Apr 30 2015

Problem With Michael-Scott Lock-Free Queue

As I stated in the previous post, the actual queue is built based on the lock-free queue implementation described by Maged Michael and Michael Scott in this paper, and that it is probably the best known and most widely used lock-free queue algorithm. Doug Lea used it as the basis for concurrent linke queues in java.util.concurrent libraries for Java. In the paper, the authors address a major problem with lock-free programming known as the ABA problem, where between the read and update another process changes the value from A to B and back to A so that the queue is not in the same state though the pointers in first process have not changed. The well-known solution is to add a generation counter and use a double-word compare_and_swap instruction, which is what my implementation does. The Java implementation does not have the same issue because of garbage collection since the first thread would hold a reference to A it could never be reused. The shared queue uses the counter and double-word CAS instruction to prevent ABA issues since it is implemented in shared memory with no possibility of garbage collection.

While stress testing the shared memory queue, I found another problem with the use of the Michael-Scott algorithm in addition to the ABA problem. I stumbled across the problem while stress testing mostly because I use multiple queues using the same memory in close proximity starting at the same initial state for the generational counters, which dramatically increased the probability of occurrence. The problematic algorithm below is from the paper:

enqueue(Q: pointer to queue t, value: data type)
E1:     node = new node()
E2:     node–>value = value
E3:     node–>next.ptr = NULL
E4:     loop
E5:         tail = Q–>Tail
E6:         next = tail.ptr–>next
E7:         if tail == Q–>Tail
E8:             if next.ptr == NULL
E9:                 if CAS(&tail.ptr–>next, next, <node, next.count+1>)
E10:                    break
E11:                endif
E12:            else
E13:                CAS(&Q–>Tail, tail, <next.ptr, tail.count+1>)
E14:            endif
E15:        endif
E16:    endloop
E17:    CAS(&Q–>Tail, tail, <node, tail.count+1>)

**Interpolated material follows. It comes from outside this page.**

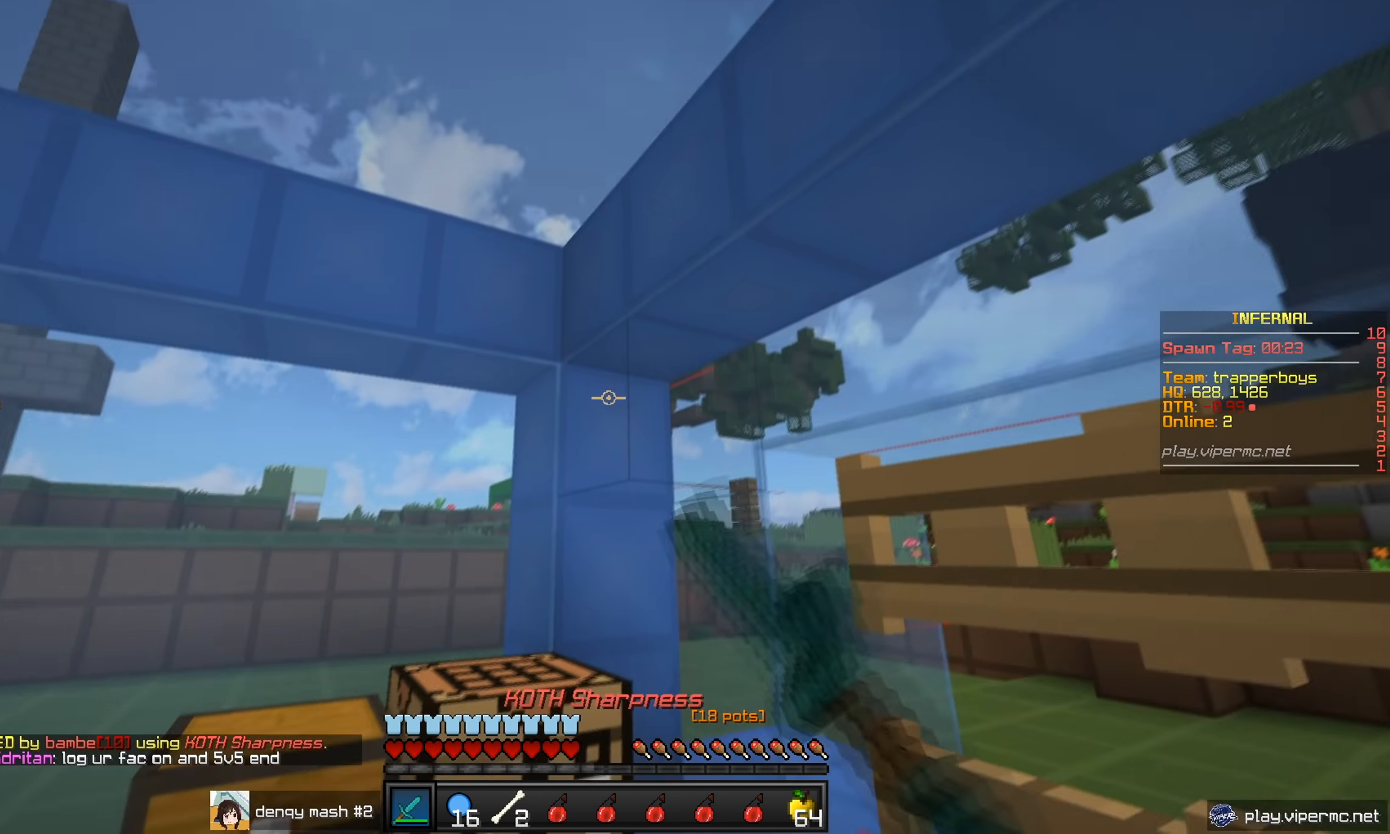
{"keys": [], "mouse": [], "events": []}
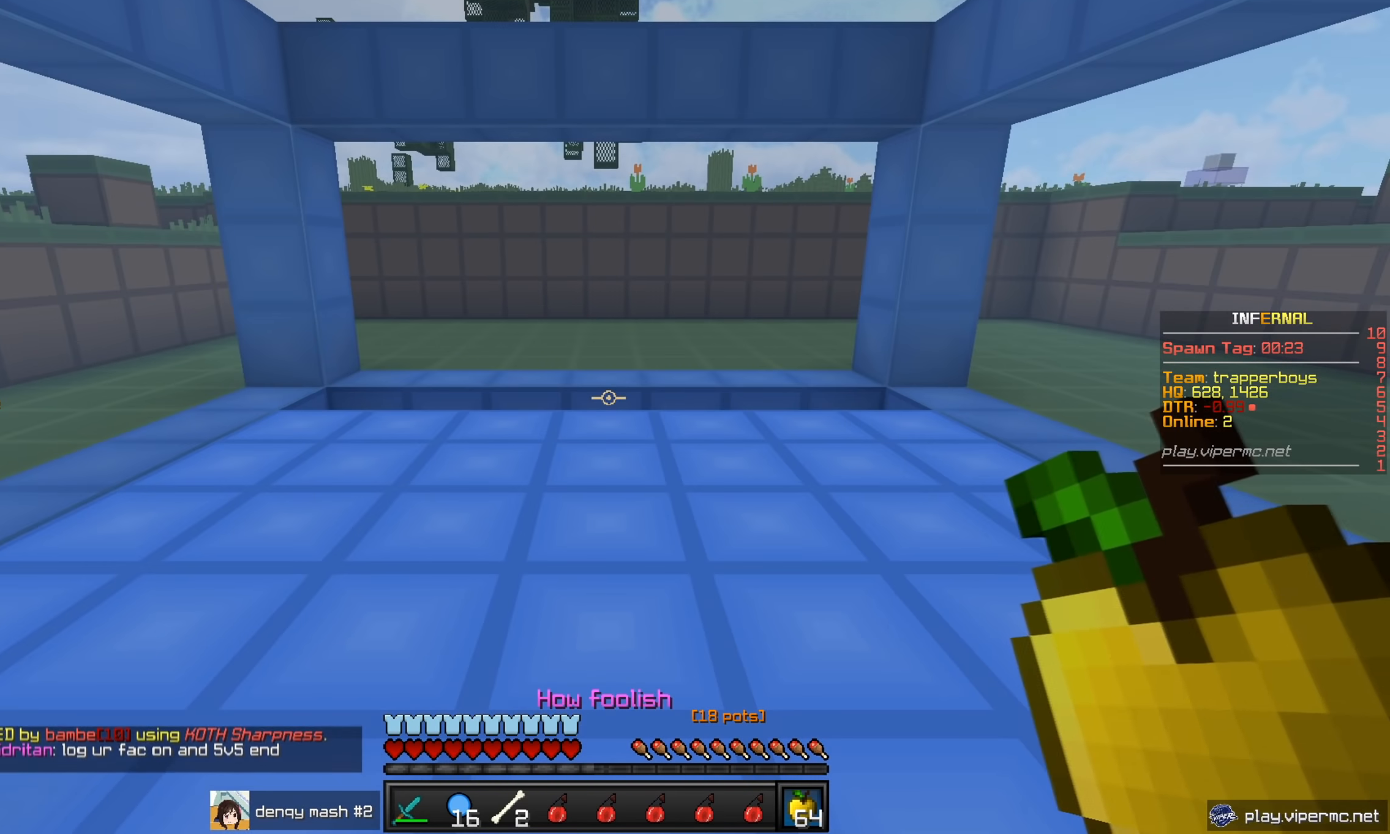
{"keys": [], "mouse": [], "events": [[100, "w", "down"], [267, "d", "down"], [350, "w", "up"], [450, "d", "up"]]}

The problem begins after line E7 where an executing process is suspended before the CAS at line E9, either before or after line E8. The following diagram illustrates the steps that can occur with concurrently executing processes:

Step 1 for process 1 begins after line E7 where it gets suspended while attempting to add an item at the end of queue 1. At that point, another process can remove the items on the queue including item B which is the tail item for process 1. Then if item B is added to the end of queue 2, it looks to be in the same state as it was in the end of queue 1. If the generation counters for the two queues contain the same value, for instance because the items are bouncing between the queues, process 1 will succeed when it resumes and performs the CAS at line E9. Line E17 will fail because the tail has changed, so the item is incompletely on queue 2 instead of queue 1 and the queue 2 tail is not advanced correctly. I believe the Java implementation is not protected from this issue either based on the code I downloaded from Doug Lea’s homepage if the next field is set to null for any reason after being removed from queue.

I came up with two alternative solutions to the problem. The simpler one for my shared memory queue implementation was to intialize the generation counters to separate ranges of integer values that would not likely overlap since it is based on a 64-bit architecture where the integers will not wrap. Technically one range could end up overlapping the other, in which case the problem would occur again, but I make the ranges so far apart that it would be almost impossible. The other alternative is to use a unique value as the end of queue value in the next field instead of null, which would also be needed for Java. That could be the parent queue structure address, for instance, or some empty node value allocated for each queue, but the only requirement is that it be unique for each queue instance.